**Exercise instructions**:
• a. According to the project overview, what was the Metabase application deployed on?
• b. Retype the section of the project overview starting at "- AI-Powered Query" and ending at "without writing SQL.".

**Text segment**:
'''
Overview
Key Features
- ETL Pipeline: Wrote a MongoDB to PostgreSQL ETL script singlehandedly, importing database details from the main source database (MongoDB) to the analytics database (PostgreSQL) with proper data transformation and schema mapping.
- Metabase Deployment: Deployed a Metabase application on a Docker image running on an EC2 instance, providing a user-friendly interface for non-technical users to explore data and create visualizations.
- AI-Powered Query Generator: Built a user-friendly application that takes natural language prompts and, combined with Metabase metadata, generates SQL queries to automatically produce visualizations. This allowed non-technical team members to get insights without writing SQL.
- Self-Serve Analytics: Enabled product, operations, and business teams to independently access and analyze data, reducing the bottleneck on engineering for ad-hoc queries.
Technologies Used
- MongoDB: Source database
- PostgreSQL: Analytics database
- Docker: Containerized Metabase deployment
- AWS EC2: Infrastructure hosting
- Python: ETL scripts and AI query generator
- Metabase: Business intelligence and visualization platform
Impact
- Eliminated engineering bottleneck for data requests
- Enabled non-technical stakeholders to create their own reports and dashboards
- Reduced time-to-insight from days (waiting for engineering) to minutes (self-serve)
'''
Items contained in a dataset
'''
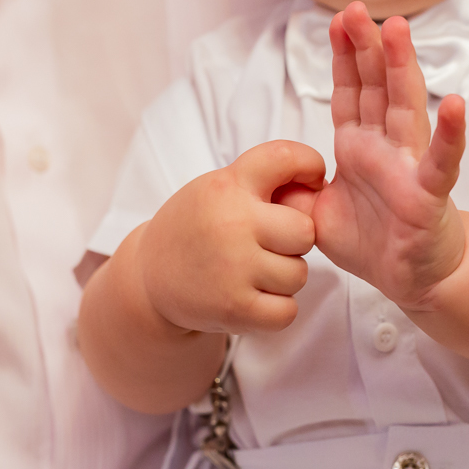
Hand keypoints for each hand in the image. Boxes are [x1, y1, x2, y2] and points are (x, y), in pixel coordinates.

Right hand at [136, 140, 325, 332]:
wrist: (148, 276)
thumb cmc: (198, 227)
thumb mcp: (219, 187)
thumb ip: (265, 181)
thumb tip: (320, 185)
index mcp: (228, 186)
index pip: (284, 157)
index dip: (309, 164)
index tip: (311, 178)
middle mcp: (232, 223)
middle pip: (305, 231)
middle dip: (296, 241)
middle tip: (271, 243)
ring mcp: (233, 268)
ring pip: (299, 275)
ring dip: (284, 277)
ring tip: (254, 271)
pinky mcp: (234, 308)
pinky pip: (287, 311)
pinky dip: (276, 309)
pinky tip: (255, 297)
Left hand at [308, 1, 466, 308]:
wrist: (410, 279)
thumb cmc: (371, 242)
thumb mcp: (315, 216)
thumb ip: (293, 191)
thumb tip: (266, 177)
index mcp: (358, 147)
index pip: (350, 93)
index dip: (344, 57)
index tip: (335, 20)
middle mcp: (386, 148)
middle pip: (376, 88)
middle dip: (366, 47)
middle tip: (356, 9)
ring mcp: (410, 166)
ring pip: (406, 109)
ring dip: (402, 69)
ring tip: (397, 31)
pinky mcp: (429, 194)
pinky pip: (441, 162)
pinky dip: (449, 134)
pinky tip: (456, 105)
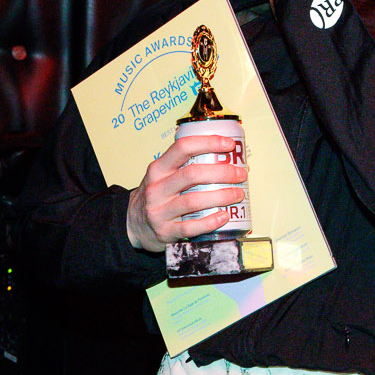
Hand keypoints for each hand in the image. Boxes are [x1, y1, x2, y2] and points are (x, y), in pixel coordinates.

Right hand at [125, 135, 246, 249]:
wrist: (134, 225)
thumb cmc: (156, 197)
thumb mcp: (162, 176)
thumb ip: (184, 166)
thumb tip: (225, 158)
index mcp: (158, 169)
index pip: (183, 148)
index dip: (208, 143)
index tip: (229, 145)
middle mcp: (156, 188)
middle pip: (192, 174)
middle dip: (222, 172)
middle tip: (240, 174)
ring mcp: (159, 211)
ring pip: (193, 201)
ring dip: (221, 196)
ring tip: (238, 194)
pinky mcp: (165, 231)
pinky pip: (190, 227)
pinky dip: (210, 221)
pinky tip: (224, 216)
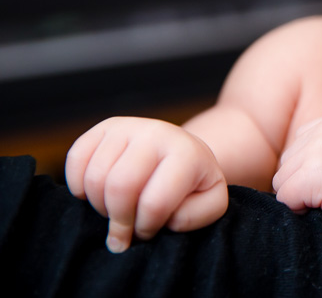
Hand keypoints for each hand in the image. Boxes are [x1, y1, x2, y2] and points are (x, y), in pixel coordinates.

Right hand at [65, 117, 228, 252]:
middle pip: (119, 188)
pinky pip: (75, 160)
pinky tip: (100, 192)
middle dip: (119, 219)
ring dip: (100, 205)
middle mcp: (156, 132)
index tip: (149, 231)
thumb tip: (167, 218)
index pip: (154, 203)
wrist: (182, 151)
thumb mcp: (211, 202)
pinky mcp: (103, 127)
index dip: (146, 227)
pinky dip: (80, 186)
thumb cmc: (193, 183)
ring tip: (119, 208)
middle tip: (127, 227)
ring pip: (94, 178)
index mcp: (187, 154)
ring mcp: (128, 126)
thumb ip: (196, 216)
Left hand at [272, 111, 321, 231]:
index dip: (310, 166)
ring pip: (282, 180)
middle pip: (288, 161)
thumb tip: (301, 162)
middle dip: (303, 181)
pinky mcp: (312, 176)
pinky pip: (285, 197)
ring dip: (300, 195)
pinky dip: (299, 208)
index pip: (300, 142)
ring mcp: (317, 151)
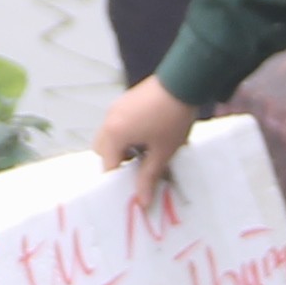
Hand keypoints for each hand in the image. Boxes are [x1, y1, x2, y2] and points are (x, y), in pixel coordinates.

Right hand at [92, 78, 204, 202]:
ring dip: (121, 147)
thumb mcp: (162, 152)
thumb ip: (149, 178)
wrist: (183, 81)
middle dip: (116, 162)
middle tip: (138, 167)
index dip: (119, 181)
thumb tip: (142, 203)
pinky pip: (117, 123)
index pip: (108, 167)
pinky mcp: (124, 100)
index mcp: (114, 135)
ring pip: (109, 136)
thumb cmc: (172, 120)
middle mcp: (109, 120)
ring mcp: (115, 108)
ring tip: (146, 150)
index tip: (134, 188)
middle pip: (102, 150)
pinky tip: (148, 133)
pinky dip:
'''
'''
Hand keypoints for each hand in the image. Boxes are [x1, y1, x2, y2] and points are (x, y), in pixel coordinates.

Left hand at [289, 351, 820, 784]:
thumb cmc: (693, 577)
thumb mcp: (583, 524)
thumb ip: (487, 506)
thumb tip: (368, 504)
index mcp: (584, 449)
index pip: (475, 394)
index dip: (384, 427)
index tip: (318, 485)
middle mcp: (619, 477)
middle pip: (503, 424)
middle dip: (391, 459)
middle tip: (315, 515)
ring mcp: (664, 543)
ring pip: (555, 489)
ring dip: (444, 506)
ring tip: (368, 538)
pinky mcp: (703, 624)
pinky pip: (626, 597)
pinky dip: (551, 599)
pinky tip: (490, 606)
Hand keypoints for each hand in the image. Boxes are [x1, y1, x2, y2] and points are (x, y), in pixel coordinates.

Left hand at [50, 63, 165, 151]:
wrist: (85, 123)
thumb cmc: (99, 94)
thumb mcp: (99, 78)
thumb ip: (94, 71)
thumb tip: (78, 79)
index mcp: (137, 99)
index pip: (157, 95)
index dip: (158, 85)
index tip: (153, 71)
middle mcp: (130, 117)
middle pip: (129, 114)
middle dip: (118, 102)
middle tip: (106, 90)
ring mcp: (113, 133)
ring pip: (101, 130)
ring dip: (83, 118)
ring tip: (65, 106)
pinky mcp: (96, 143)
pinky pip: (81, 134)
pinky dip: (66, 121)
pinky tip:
'''
'''
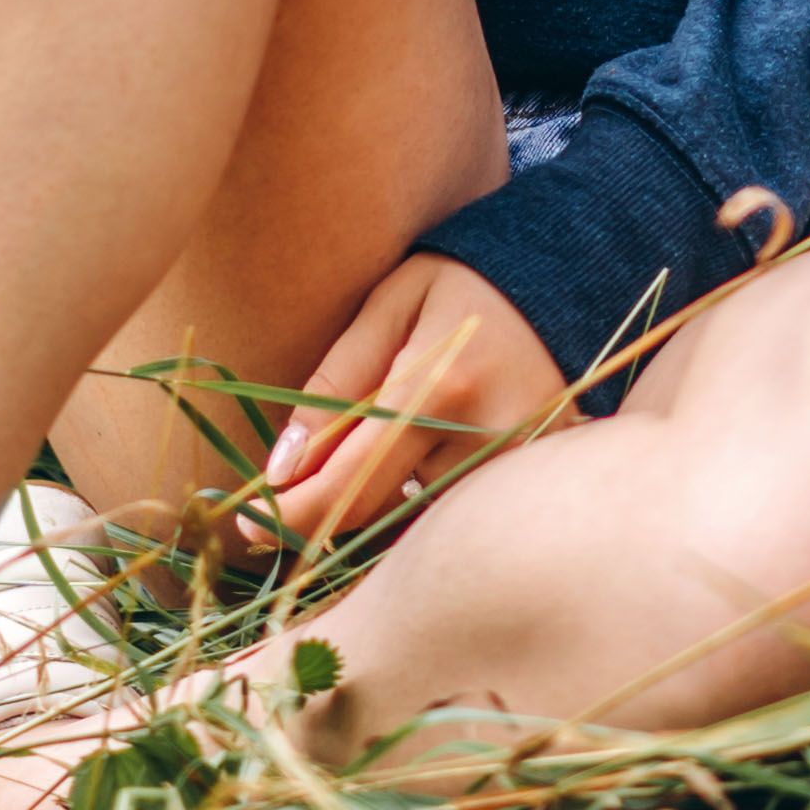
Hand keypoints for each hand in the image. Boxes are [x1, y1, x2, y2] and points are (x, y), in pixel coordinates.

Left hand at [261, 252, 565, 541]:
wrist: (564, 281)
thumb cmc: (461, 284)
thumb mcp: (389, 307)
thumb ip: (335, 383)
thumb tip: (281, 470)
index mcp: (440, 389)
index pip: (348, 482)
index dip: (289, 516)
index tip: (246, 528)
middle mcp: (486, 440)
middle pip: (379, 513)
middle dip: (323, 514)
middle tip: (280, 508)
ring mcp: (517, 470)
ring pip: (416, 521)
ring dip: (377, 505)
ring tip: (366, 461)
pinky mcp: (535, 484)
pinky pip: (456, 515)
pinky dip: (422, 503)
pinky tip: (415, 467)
'''
**Task results**:
• a. A Docker image running on an EC2 instance.

• b.
- AI-Powered Query Generator: Built a user-friendly application that takes natural language prompts and, combined with Metabase metadata, generates SQL queries to automatically produce visualizations. This allowed non-technical team members to get insights without writing SQL.